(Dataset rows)
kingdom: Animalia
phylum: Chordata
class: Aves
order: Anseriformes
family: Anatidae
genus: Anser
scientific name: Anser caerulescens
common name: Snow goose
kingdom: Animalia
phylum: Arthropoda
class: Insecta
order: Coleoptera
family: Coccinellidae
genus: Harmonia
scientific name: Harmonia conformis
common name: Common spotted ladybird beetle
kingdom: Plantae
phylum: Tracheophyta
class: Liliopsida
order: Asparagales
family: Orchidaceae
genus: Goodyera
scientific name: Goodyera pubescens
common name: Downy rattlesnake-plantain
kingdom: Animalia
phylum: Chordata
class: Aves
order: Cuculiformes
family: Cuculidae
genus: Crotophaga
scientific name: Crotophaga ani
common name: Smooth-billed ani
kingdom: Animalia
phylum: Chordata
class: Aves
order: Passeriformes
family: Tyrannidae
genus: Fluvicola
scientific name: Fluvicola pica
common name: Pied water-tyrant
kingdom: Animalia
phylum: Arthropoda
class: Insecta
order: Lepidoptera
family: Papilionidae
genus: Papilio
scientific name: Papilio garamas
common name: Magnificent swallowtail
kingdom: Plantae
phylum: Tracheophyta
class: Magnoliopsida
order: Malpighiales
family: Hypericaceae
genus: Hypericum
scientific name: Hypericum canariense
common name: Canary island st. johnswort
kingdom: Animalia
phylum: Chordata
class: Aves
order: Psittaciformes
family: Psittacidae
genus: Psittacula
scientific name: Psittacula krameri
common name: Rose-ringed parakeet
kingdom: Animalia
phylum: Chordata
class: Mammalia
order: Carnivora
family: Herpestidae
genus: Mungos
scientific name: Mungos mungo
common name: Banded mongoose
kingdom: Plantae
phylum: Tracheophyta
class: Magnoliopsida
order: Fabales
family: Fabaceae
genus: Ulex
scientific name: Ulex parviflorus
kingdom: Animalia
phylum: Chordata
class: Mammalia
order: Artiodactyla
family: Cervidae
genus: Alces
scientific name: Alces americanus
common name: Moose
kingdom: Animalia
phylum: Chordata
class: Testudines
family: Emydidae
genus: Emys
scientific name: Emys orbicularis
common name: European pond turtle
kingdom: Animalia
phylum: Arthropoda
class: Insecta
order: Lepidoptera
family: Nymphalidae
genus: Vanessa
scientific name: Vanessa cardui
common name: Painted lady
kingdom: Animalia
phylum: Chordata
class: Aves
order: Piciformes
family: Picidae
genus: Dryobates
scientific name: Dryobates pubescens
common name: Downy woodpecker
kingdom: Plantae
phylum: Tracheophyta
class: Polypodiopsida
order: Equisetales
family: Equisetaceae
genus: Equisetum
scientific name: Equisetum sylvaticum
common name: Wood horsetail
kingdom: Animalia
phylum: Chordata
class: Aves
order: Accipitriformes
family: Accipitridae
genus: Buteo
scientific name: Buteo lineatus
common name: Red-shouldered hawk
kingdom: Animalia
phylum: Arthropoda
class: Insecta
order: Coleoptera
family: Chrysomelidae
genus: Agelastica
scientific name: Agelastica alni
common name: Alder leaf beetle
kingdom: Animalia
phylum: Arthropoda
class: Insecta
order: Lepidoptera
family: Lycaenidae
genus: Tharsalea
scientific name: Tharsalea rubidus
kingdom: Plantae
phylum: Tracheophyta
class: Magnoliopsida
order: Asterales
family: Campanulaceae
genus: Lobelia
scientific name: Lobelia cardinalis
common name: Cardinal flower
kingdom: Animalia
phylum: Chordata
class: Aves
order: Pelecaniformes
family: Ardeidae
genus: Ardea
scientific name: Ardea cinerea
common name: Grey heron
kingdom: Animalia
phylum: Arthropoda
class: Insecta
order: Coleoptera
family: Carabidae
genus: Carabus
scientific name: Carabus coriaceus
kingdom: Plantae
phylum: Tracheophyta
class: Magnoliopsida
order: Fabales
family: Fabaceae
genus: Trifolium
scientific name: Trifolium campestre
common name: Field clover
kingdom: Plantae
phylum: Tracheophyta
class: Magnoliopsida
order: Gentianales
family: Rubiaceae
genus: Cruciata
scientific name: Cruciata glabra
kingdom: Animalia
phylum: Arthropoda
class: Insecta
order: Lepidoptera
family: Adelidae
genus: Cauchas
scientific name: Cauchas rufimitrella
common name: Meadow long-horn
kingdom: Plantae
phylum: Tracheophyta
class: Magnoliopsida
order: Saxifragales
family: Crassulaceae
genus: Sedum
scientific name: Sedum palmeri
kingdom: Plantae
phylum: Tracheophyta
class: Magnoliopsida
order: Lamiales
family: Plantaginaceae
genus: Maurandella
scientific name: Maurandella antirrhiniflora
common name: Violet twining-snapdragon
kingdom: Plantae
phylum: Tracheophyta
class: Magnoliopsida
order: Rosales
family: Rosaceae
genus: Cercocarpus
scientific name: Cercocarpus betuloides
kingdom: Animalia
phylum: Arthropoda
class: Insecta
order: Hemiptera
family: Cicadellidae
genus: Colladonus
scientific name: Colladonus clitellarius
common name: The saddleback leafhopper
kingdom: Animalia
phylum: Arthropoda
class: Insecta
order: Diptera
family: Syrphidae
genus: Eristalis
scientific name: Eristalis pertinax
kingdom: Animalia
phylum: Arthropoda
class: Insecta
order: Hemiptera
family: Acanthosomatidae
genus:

| DESCRIPTION OF THE TASK |
Lay out the lines starting at the one containing "genus: Lobelia" and ending at the one containing "family: Adelidae", both included, as a JSON list of strings with one string per line and blank lines omitted.

| WRITTEN SOLUTION |
[
  "genus: Lobelia",
  "scientific name: Lobelia cardinalis",
  "common name: Cardinal flower",
  "kingdom: Animalia",
  "phylum: Chordata",
  "class: Aves",
  "order: Pelecaniformes",
  "family: Ardeidae",
  "genus: Ardea",
  "scientific name: Ardea cinerea",
  "common name: Grey heron",
  "kingdom: Animalia",
  "phylum: Arthropoda",
  "class: Insecta",
  "order: Coleoptera",
  "family: Carabidae",
  "genus: Carabus",
  "scientific name: Carabus coriaceus",
  "kingdom: Plantae",
  "phylum: Tracheophyta",
  "class: Magnoliopsida",
  "order: Fabales",
  "family: Fabaceae",
  "genus: Trifolium",
  "scientific name: Trifolium campestre",
  "common name: Field clover",
  "kingdom: Plantae",
  "phylum: Tracheophyta",
  "class: Magnoliopsida",
  "order: Gentianales",
  "family: Rubiaceae",
  "genus: Cruciata",
  "scientific name: Cruciata glabra",
  "kingdom: Animalia",
  "phylum: Arthropoda",
  "class: Insecta",
  "order: Lepidoptera",
  "family: Adelidae"
]